_What is asked:_
1. In the text on the mega-farms planned in Sisak-Moslavina County, do these statements agree with it? (a) The investors submitting the projects are Ukrainian. (b) The projects were reported with clear solutions for the disposal of manure and dead chickens. (c) The planned farm capacity is twice the current poultry farming in Croatia.
2. Reproduce word for word the part of the mega-farm text that opens with the words containing "Mega-farms and a" and closes with "the local economy.".

_Extracted text:_
[Begin]

Mega-farms and a mega-slaughterhouse: the destruction of Sisak-Moslavina County
The Animal Protection Network joins the campaign and supports the announced protest against mega-farms and slaughterhouses in Sisak-Moslavina County
In the area of Sisak-Moslavina County, a wave of industrial facilities for the breeding, slaughtering and processing of chickens is being planned – as many as about 18 interconnected mega-projects, which Ukrainian investors are submitting as separate interventions in order to avoid a cumulative assessment of the impacts on the environment, human health, infrastructure and the local economy.
According to the organizers’ statements and available data, the plan includes a mega-slaughterhouse with a biogas plant in Sisak, a series of mega-farms for fattening chickens, and a broiler farm with a capacity of as many as 120,000,000 eggs per year; farm capacity (12 projects) of 84 million (four times more than the current poultry farming in the whole of Croatia); slaughterhouses (3) with a capacity of 270 million chickens per year; as well as a hatchery and an animal feed factory.
The projects were reported in a technically incomplete and inconsistent manner, without clear solutions for key risks such as the disposal of manure and dead chickens, but with an obvious avoidance of legal thresholds in order to bypass stricter regulation. Even if all regulations could be met, the environment simply cannot withstand such a megalomaniac plan, and destruction and irreparable permanent damage will follow.

[End]

(Dataset records)
[Begin]

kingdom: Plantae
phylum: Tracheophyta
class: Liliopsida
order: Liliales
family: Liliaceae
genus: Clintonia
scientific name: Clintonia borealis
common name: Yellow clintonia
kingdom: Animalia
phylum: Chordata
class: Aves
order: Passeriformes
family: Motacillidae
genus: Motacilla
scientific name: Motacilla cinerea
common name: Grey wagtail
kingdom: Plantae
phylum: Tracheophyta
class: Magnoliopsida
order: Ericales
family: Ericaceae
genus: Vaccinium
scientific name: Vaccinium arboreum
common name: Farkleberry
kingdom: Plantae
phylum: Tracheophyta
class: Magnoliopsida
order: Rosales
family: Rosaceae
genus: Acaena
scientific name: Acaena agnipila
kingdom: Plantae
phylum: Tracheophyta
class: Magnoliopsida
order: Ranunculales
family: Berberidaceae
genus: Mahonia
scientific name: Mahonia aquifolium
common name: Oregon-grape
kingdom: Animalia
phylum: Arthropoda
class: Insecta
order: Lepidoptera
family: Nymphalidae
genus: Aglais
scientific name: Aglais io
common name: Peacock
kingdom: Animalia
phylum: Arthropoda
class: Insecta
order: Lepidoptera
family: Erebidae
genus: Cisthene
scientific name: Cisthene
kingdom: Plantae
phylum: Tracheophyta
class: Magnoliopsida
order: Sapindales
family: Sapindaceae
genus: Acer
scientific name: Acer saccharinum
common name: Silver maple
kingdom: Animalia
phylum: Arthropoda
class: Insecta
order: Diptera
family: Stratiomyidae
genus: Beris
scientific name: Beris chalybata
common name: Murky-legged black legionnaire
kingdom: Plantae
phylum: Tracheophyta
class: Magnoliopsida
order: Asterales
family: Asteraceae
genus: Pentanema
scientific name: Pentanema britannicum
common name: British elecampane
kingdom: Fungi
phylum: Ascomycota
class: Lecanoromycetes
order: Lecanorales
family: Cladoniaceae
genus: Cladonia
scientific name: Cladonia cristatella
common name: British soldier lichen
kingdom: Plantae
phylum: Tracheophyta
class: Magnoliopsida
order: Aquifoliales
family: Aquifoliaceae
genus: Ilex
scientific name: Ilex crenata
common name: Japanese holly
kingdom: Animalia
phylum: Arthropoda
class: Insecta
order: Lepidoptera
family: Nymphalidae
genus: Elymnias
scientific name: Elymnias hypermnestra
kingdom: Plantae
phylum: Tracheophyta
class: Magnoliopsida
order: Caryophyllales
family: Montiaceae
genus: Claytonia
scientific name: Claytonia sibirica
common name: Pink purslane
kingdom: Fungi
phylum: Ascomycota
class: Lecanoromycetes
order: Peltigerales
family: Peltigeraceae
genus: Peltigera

[End]

_Exercise answers:_
1.
(a) Yes: "which Ukrainian investors are submitting as separate interventions"
(b) No: "without clear solutions for key risks such as the disposal of manure and dead chickens"
(c) No: "four times more than the current poultry farming in the whole of Croatia"

2.
Mega-farms and a mega-slaughterhouse: the destruction of Sisak-Moslavina County
The Animal Protection Network joins the campaign and supports the announced protest against mega-farms and slaughterhouses in Sisak-Moslavina County
In the area of Sisak-Moslavina County, a wave of industrial facilities for the breeding, slaughtering and processing of chickens is being planned – as many as about 18 interconnected mega-projects, which Ukrainian investors are submitting as separate interventions in order to avoid a cumulative assessment of the impacts on the environment, human health, infrastructure and the local economy.